** Opening Text section block **

Honey for sale

Phew…

I have a load of rape seed (canola) honey, some lovely wildflower honey, some honey from beans and now some honey from borage (starflower) too.

I’m selling in in 1lb jars for £4.50, 12oz for £3.50 and 1oz sample pots for 40p (was going to be 25p but it worked out cheaper that way than to buy 1lb at a time).

I can do collection from Harlow or White City , West London; or maybe delivery subject to volume/distance. I looked at postage, but the suitable packaging for glass jars costs a fortune, as well as cost for the weight of postage.

Framing and making an escape…

As I said previously, I was at Thorne’s centenary day, and bought some good bargains. One of those bargains was plastic excluders. Now, I have bottom bee space and so unframed excluders can be a pain; not easy to put on (‘move I said bees…!’) or take off (damn sticky propolis glue), not to mention that I think its harder for them to get through without a bee space. Last year I got some nice frames wire excluders, but now the cheapest I can find is £15 each and that is before shipping. These were £1 each, and I do like doing the woodwork bit and the gadgets I have to buy to get them done. This one would ‘require’ a new purchase, an electric nail gun / staple gun. Now quite excellently the nails (brads) this takes are just right to use instead of gimp pins for making frames with… Hooray !

This job also utilised my fondness for hoarding bits of wood, nice big bits of plywood, and a love of power tools, in this case my table saw. I started by cutting narrow lengths of 6mm ply, and laying them out like so:

 

…and then stapling it together, and to the excluder. Then turning over and repeating.

Now those of you paying attention will note that I have now put a ‘bee space’ on each side of the excluder, which is naughty, because the bees will now have more than a bee space between the excluder and the underside of the frames of the super. Tough ! I’ve tried doing framing on one side only, it doesn’t work well. I have some 3mm ply that I could have used to mitigate the issue; but at least this way its now reversible. I will see how it goes; can’t be as bad as when I did it one sided. I put to of them on hives already as I write this, and it seems to be acceptable access for the bees to go through nicely.

** Closing Text section block **
** Opening Data below block **

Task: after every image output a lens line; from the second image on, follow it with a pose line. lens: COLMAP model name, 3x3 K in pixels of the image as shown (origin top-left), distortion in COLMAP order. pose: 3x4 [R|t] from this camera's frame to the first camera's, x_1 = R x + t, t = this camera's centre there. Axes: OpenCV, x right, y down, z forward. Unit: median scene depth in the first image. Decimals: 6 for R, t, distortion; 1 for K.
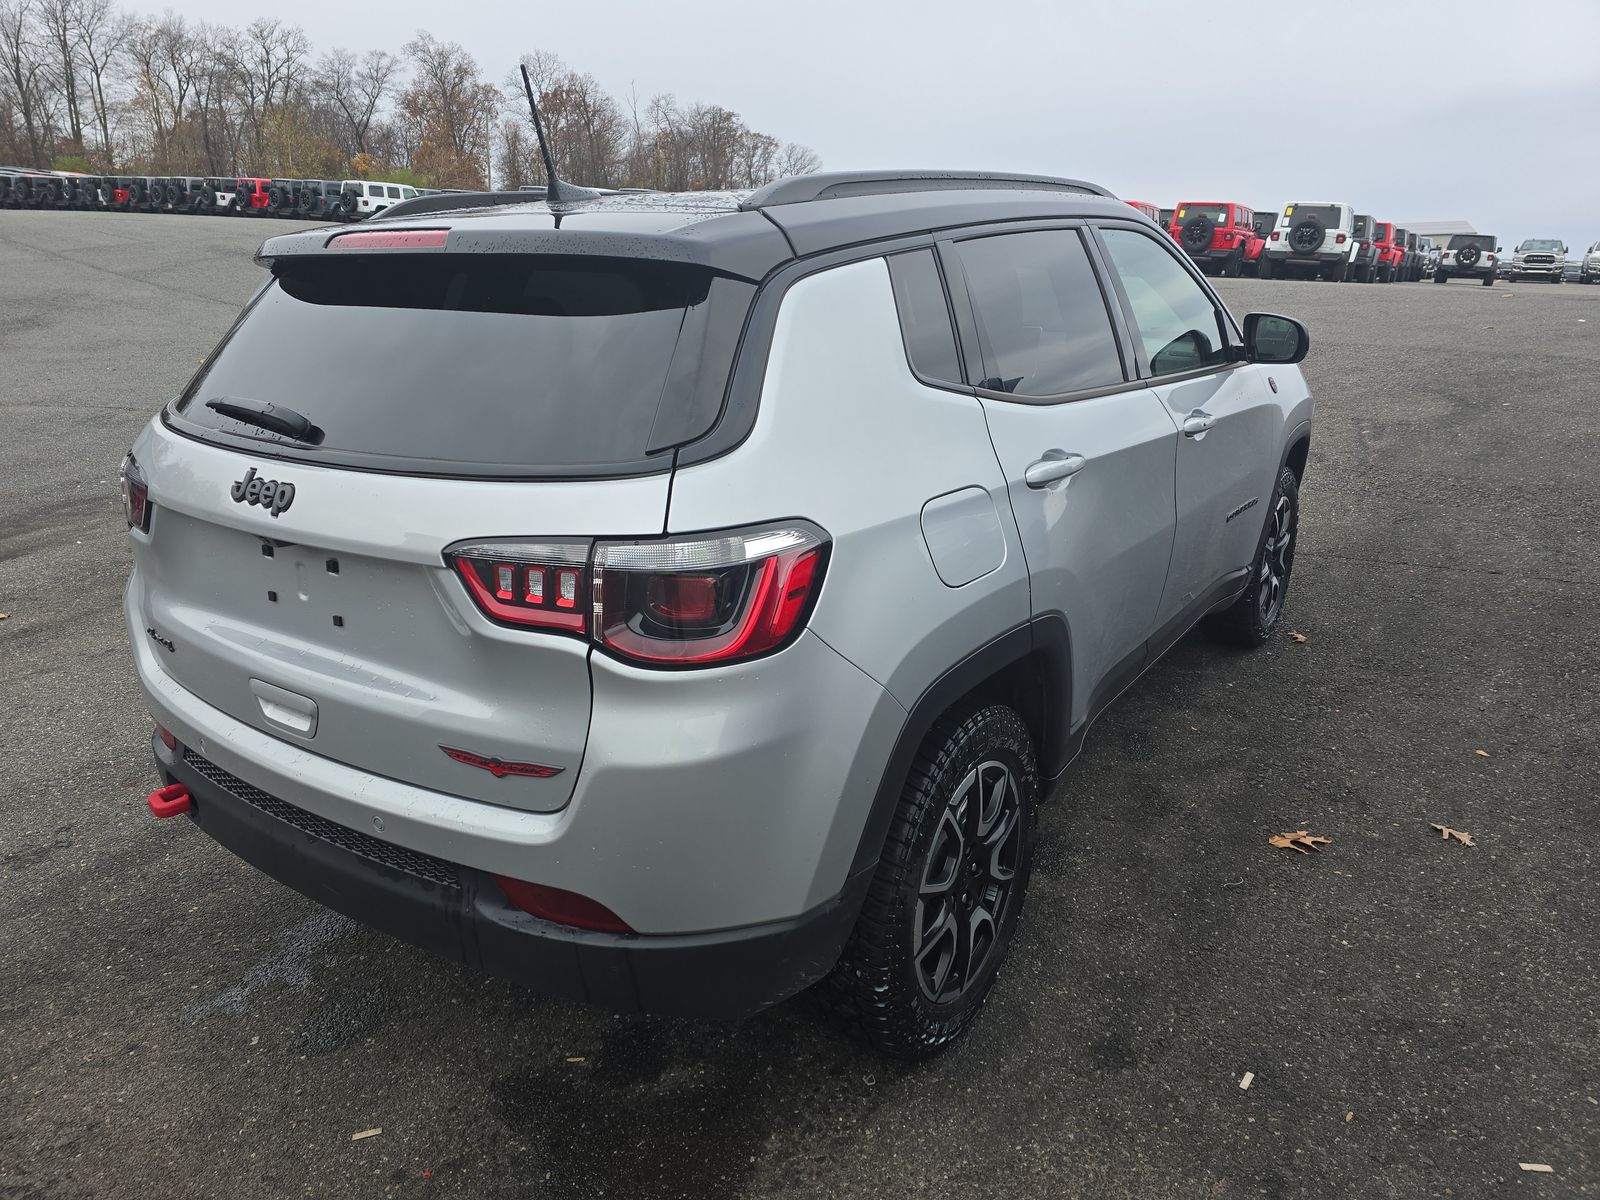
lens RADIAL K [[1068.6, 0, 789.4], [0, 1068.6, 600.5], [0, 0, 1]] dist [0.050612, -0.044649]
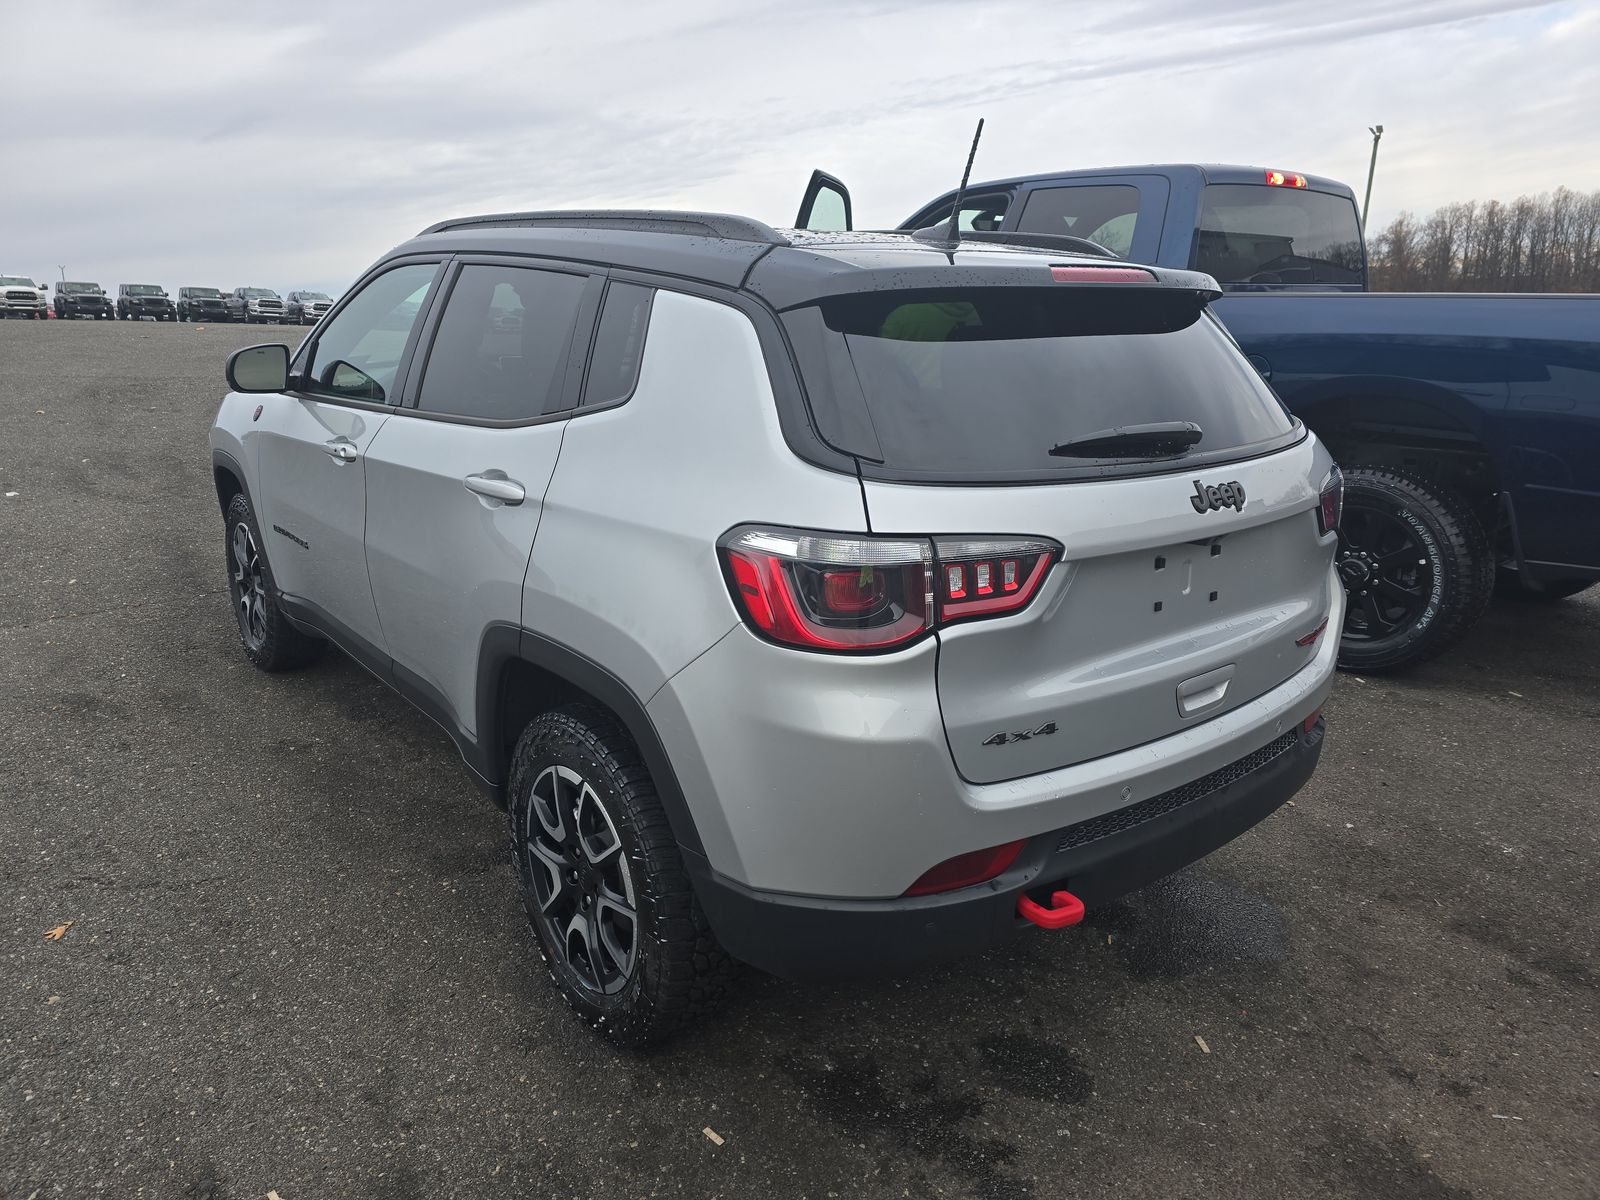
lens RADIAL K [[1068.6, 0, 789.4], [0, 1068.6, 600.5], [0, 0, 1]] dist [0.050612, -0.044649]
pose [[0.298826, -0.252744, 0.920230, -1.764531], [0.278560, 0.945397, 0.169199, -0.328060], [-0.912747, 0.205778, 0.352914, 1.080061]]
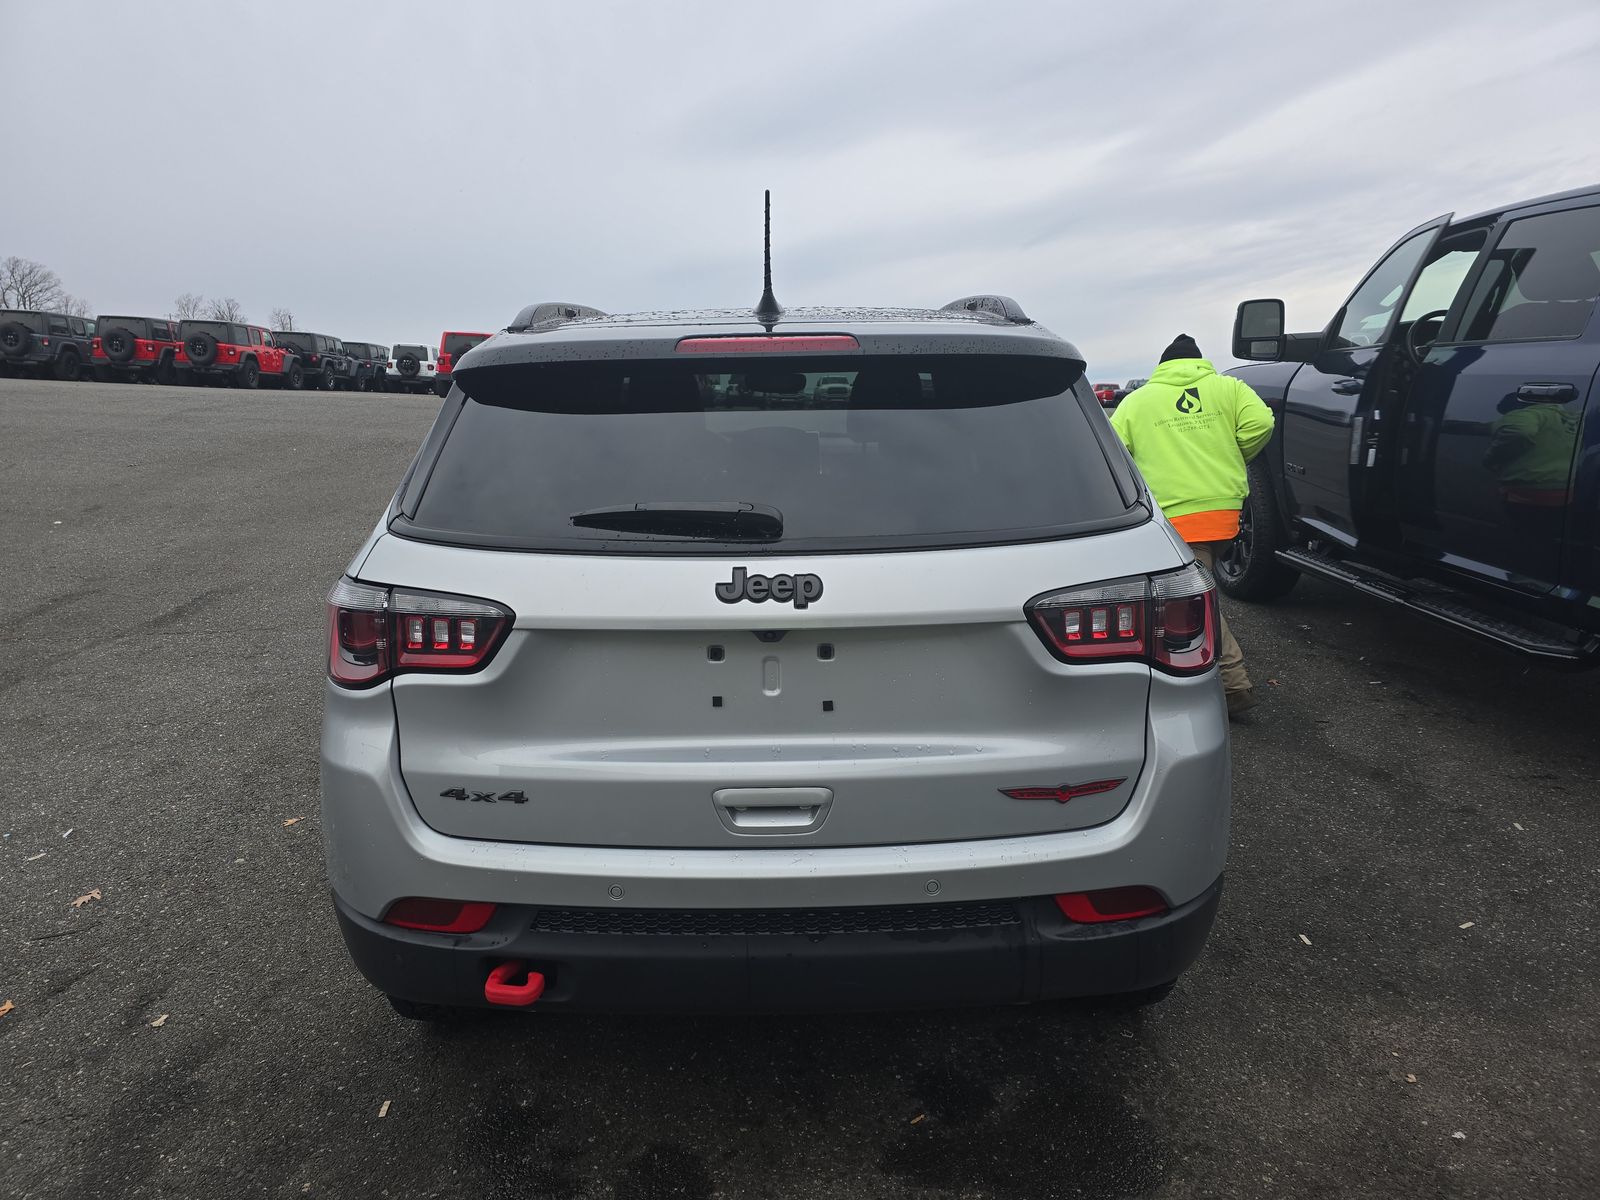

** Closing Data below block **

■ Study questions:
a: Decide whether each statement agrees with the beekeeping post, answering yes or no and quoting the words of the post that settle it: (i) the 1oz sample pots sell for 25p; (ii) the cheapest framed wire excluders found now cost £15 each before shipping; (iii) the excluder framing was built from 3mm ply.
b: Output everything in the beekeeping post from "I’m selling in" down to "weight of postage.".
c: List every kind of honey offered for sale in the beekeeping post.

■ Task solutions:
a:
(i) No: "1oz sample pots for 40p"
(ii) Yes: "the cheapest I can find is £15 each and that is before shipping"
(iii) No: "I started by cutting narrow lengths of 6mm ply"

b:
I’m selling in in 1lb jars for £4.50, 12oz for £3.50 and 1oz sample pots for 40p (was going to be 25p but it worked out cheaper that way than to buy 1lb at a time).

I can do collection from Harlow or White City , West London; or maybe delivery subject to volume/distance. I looked at postage, but the suitable packaging for glass jars costs a fortune, as well as cost for the weight of postage.

c:
- Rape seed (canola) honey
- Wildflower honey
- Honey from beans
- Honey from borage (starflower)